Copy out these lines, substituting "enclosing rectangle" for every occurrence of "bounding box" and leaving the rest untouched.

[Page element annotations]
========================================================================

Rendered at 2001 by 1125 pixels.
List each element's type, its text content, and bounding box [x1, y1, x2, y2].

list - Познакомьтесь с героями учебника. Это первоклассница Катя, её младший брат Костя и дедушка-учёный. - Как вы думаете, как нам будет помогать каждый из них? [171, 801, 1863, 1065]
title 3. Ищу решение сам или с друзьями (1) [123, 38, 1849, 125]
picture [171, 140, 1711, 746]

========================================================================

**Result**
Rendered at 2001 by 1125 pixels.
List each element's type, its text content, and enclosing rectangle [x1, y1, x2, y2].

list - Познакомьтесь с героями учебника. Это первоклассница Катя, её младший брат Костя и дедушка-учёный. - Как вы думаете, как нам будет помогать каждый из них? [171, 801, 1863, 1065]
title 3. Ищу решение сам или с друзьями (1) [123, 38, 1849, 125]
picture [171, 140, 1711, 746]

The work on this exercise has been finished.